Existem mesmo muitas coisas, banais ou significativas, que desequilibram nosso juízo e, se não ferem o Código Penal nem a boa convivência, desconfio que podem fazer bem pra gente.


Eu, por exemplo, perco a compostura quando tem bolo de cenoura no menu e depois de 4 pedaços me sinto leve (de alma). Se eu vejo uma t-shirt dos sonhos, esqueço que comprei outras cinco, que o cartão ainda geme e acredito piamente que, dividida em parcelas, a camiseta cabe no devaneio.


Sei de histórias de gente que jura que vai dormir cedo, mas fica revendo conversas antigas, que esquece o ovo cozido torrando no fogão quando descobre um hobby novo. Tem, aos milhares, o maluco ou a maluca que, por causa de um sonho novo, desorganiza os velhos todos. Conheço também quem, costumeiramente, atrasa a volta pra casa por causa do pôr do sol e quem se atrasa pra vida por causa do aroma de café. Ou gente que abre um vinho só pra “acompanhar o silêncio”, que diz sim antes de qualquer cálculo, que maratona série na véspera de reunião importante, que não confirma presença porque é mais gostoso viver no modo talvez...

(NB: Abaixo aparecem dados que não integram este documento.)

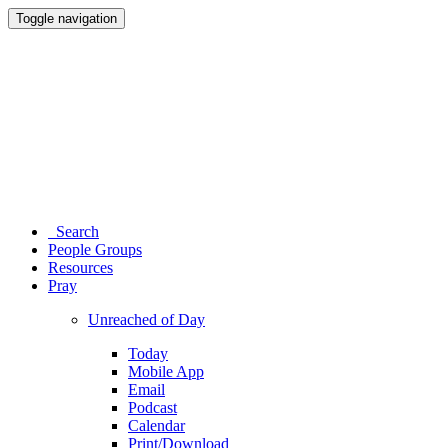
Toggle navigation
Search
People Groups
Resources
Pray
Unreached of Day
Today
Mobile App
Email
Podcast
Calendar
Print/Download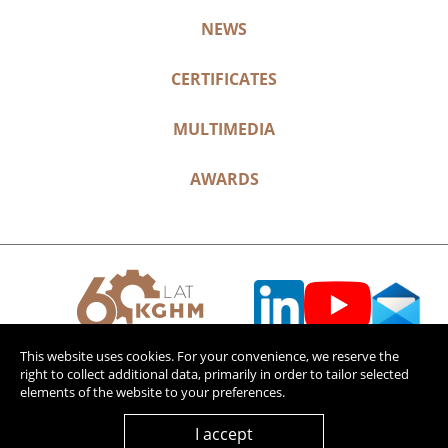
NEWS
CERTIFICATES
MULTIMEDIA
AWARDS
This website uses cookies. For your convenience, we reserve the
right to collect additional data, primarily in order to tailor selected
elements of the website to your preferences.
I accept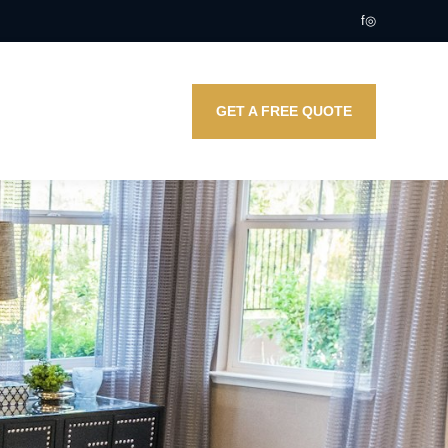
f
◎
GET A FREE QUOTE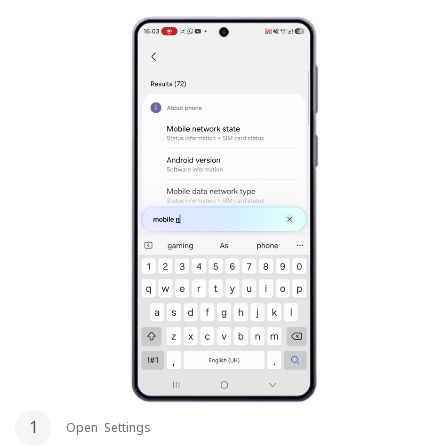
Open Settings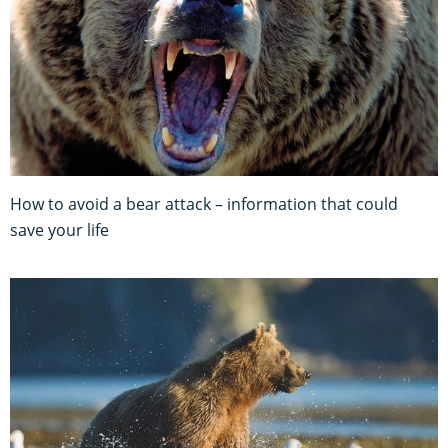
How to avoid a bear attack – information that could
save your life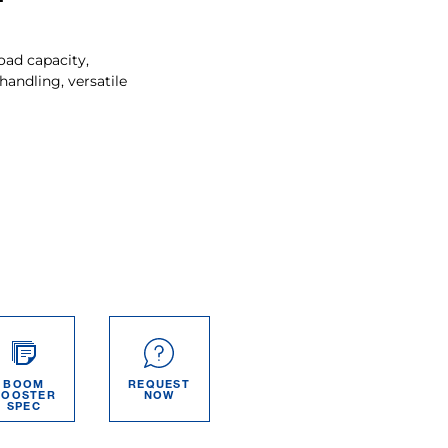
oad capacity,
ndling, versatile
BOOM
REQUEST
BOOSTER
NOW
SPEC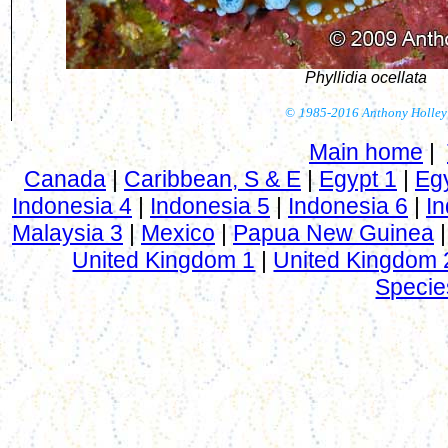
Phyllidia ocellata
©
1985-2016 Anthony Holley
Main home
|
Canada
|
Caribbean, S & E
|
Egypt 1
|
Eg
Indonesia 4
|
Indonesia 5
|
Indonesia 6
|
In
Malaysia 3
|
Mexico
|
Papua New Guinea
United Kingdom 1
|
United Kingdom 
Specie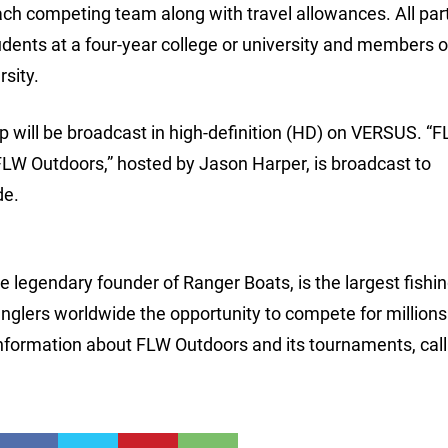
ch competing team along with travel allowances. All par
udents at a four-year college or university and members o
rsity.
 will be broadcast in high-definition (HD) on VERSUS. “
 “FLW Outdoors,” hosted by Jason Harper, is broadcast to
de.
 legendary founder of Ranger Boats, is the largest fishi
anglers worldwide the opportunity to compete for millions
nformation about FLW Outdoors and its tournaments, call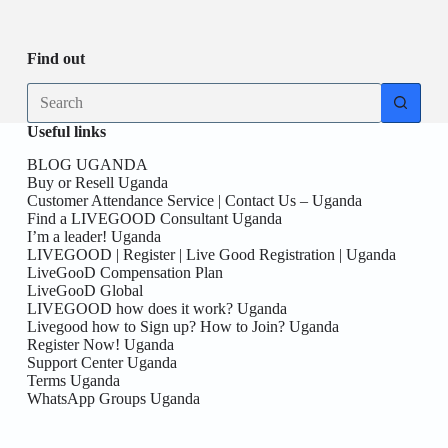
Be
date
you
the
First
Find out
here!
No
results
Useful links
BLOG UGANDA
Buy or Resell Uganda
Customer Attendance Service | Contact Us – Uganda
Find a LIVEGOOD Consultant Uganda
I’m a leader! Uganda
LIVEGOOD | Register | Live Good Registration | Uganda
LiveGooD Compensation Plan
LiveGooD Global
LIVEGOOD how does it work? Uganda
Livegood how to Sign up? How to Join? Uganda
Register Now! Uganda
Support Center Uganda
Terms Uganda
WhatsApp Groups Uganda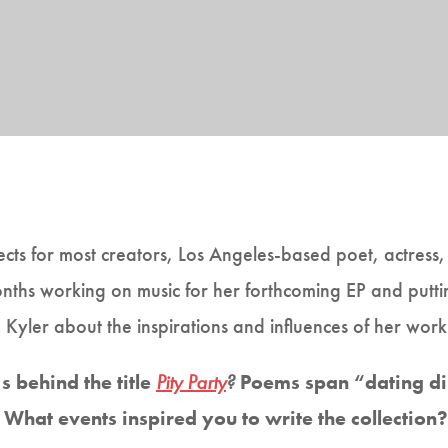
ects for most creators, Los Angeles-based poet, actress
ths working on music for her forthcoming EP and puttin
Kyler about the inspirations and influences of her work
 behind the title
Pity Party
?
Poems span “dating di
” What events inspired you to write the collection?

Sempre digo o quanto admiro as pequenas subversões, as minis rebeldias, as desobediências de estimação, as imprudências simpáticas — essas irresponsabilidades calculadas de quem ainda prefere viver a apenas funcionar.


Talvez seja esse o segredo pra não perder a cabeça de vez: se permitir perdê-la aos poucos — com critério e constância. Todo dia se entregar aos acasos que nos rodeiam. Se entregar sem se perder, aproveitando um pouco mais o trajeto, fazendo aquele rodeio que diz mais sobre nós que as grandes certezas.


Porque ninguém é feito pra viver só em linha reta. De vez em quando é preciso um tropeço bom, um desvio, uma vertigem que prove que a gente ainda sente.


Equilíbrio demais entedia. Juízo demais envelhece. Rigor demais emburrece. É recomendado enlouquecer por algo bonito, sincero e levemente parcelado.

Confirme com seu especialista de confiança ou alguém com mais de 60 que cruzar seu caminho esta manhã. Esse pessoal, mais experiente, com autoridade em vida vivida, costuma saber que perder o juízo, de vez em quando, é o maior sinal de lucidez.